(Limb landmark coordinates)
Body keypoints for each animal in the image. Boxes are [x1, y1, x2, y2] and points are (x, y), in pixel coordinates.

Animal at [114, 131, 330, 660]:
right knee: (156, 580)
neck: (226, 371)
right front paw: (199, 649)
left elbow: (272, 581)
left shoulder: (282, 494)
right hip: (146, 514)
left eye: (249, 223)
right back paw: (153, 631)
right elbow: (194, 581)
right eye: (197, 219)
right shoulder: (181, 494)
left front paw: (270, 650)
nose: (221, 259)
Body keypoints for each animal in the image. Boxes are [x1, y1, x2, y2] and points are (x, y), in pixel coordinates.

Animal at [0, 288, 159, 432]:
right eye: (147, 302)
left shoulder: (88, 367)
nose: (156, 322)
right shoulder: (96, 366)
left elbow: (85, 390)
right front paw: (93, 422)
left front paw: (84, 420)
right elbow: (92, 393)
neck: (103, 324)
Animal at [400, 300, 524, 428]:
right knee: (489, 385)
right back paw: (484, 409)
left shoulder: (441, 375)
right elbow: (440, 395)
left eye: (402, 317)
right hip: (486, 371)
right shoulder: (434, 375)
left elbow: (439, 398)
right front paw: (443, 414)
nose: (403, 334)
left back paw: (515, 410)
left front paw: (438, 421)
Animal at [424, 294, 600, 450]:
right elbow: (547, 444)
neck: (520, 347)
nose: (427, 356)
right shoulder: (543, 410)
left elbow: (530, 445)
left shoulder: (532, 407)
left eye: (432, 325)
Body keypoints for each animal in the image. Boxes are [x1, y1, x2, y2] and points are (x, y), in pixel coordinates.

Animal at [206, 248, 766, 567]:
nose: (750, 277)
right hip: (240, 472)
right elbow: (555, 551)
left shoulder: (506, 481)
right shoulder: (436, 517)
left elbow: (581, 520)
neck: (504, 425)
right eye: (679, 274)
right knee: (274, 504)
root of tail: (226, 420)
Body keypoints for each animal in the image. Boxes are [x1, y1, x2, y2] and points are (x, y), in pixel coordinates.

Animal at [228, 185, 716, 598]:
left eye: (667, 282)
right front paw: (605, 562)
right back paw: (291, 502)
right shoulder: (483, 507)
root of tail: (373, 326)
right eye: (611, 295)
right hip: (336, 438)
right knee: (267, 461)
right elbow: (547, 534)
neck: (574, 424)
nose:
* * *
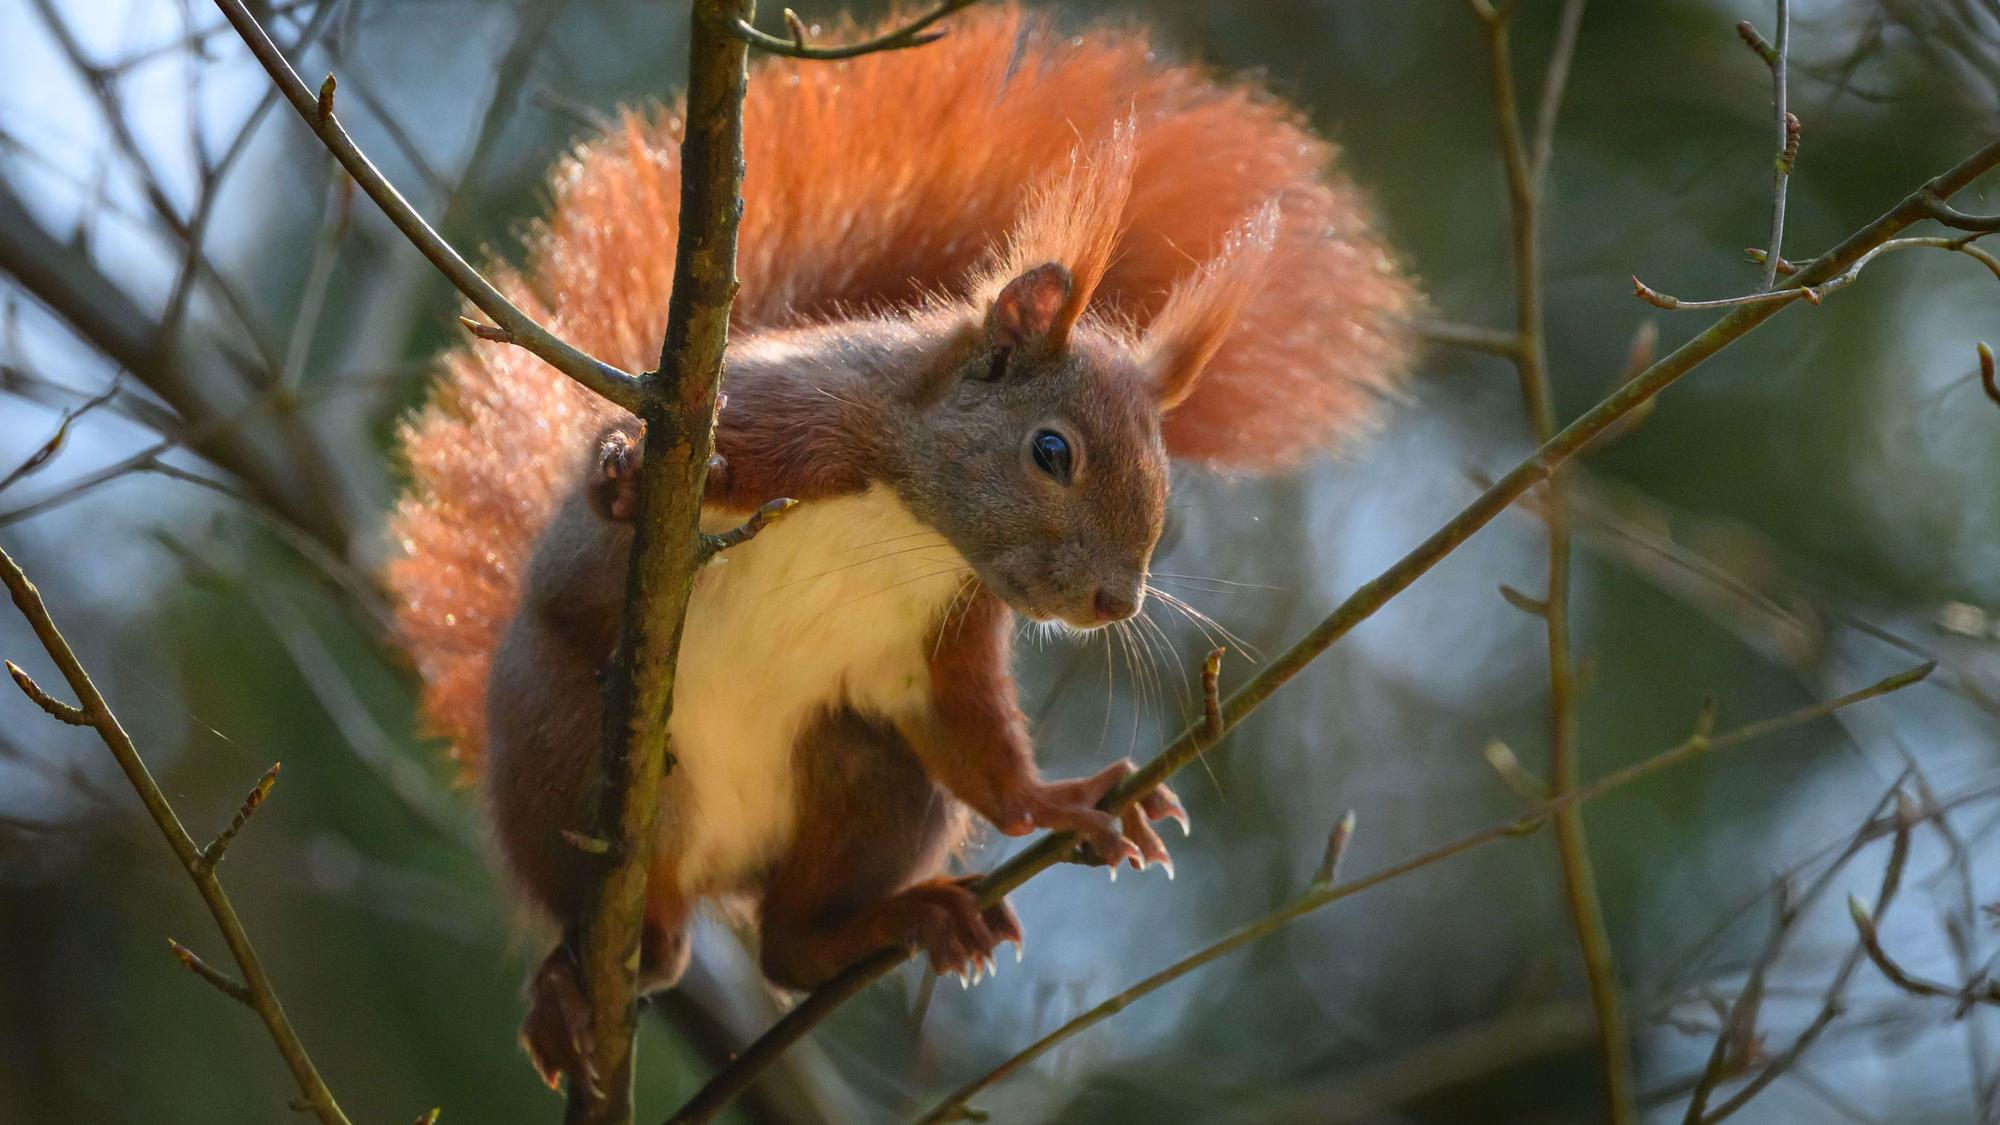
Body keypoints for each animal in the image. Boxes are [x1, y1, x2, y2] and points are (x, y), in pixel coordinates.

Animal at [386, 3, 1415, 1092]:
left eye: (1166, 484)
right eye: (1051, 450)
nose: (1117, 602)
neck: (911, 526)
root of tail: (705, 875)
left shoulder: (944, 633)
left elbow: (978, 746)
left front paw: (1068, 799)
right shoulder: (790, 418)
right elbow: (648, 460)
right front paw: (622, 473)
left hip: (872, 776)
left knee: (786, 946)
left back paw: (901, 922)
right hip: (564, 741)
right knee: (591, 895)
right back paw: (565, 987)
---
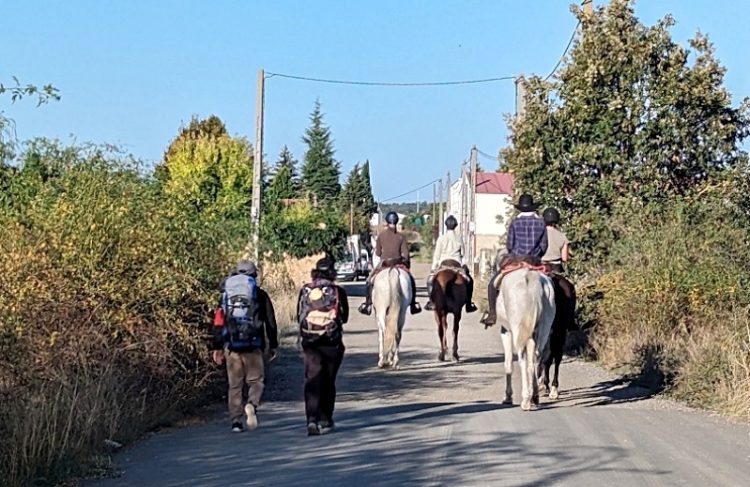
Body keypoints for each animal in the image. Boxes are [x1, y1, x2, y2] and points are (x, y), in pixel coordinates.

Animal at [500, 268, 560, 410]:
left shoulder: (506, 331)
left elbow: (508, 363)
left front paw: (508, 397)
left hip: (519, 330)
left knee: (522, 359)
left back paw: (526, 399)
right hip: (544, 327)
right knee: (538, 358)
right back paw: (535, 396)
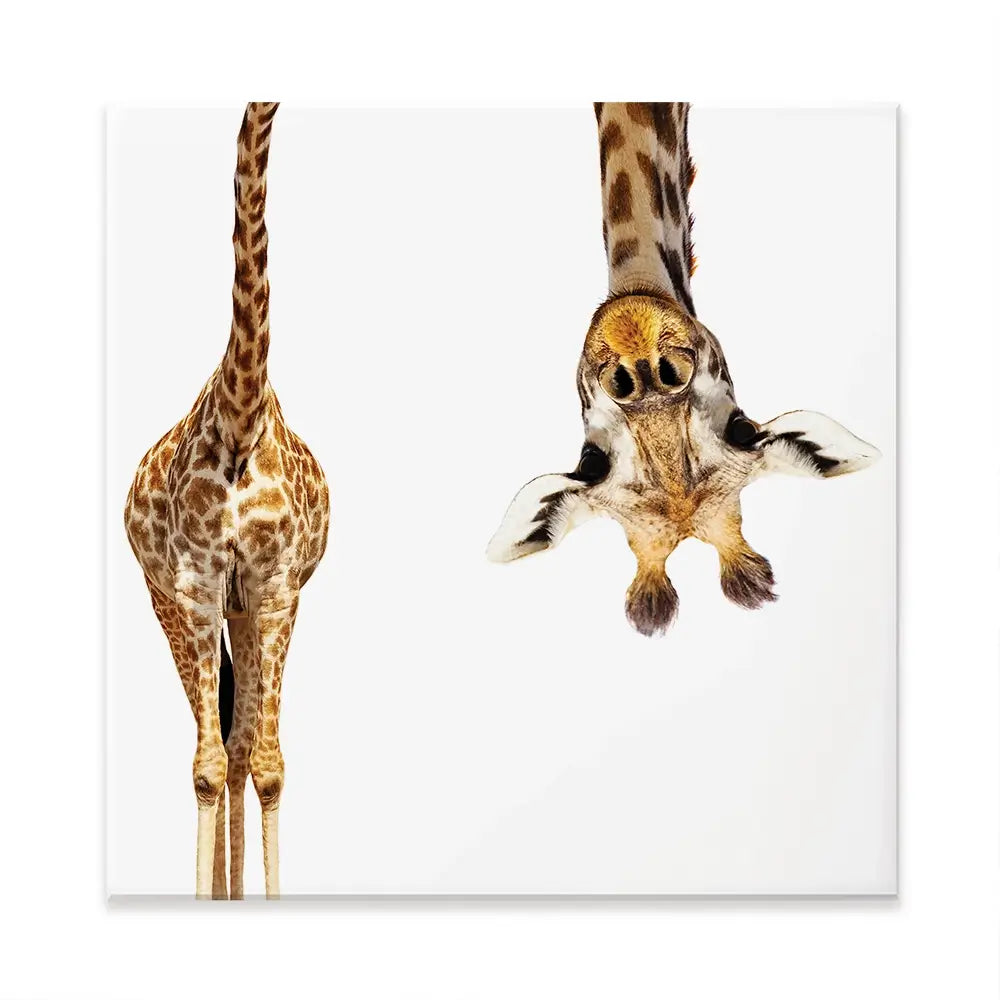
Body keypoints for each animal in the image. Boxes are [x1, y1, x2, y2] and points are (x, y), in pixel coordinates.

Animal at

## Task instructions
Looking at the entries above, state the number of lines that contain "front" and add nothing more.

## Result of this exercise
10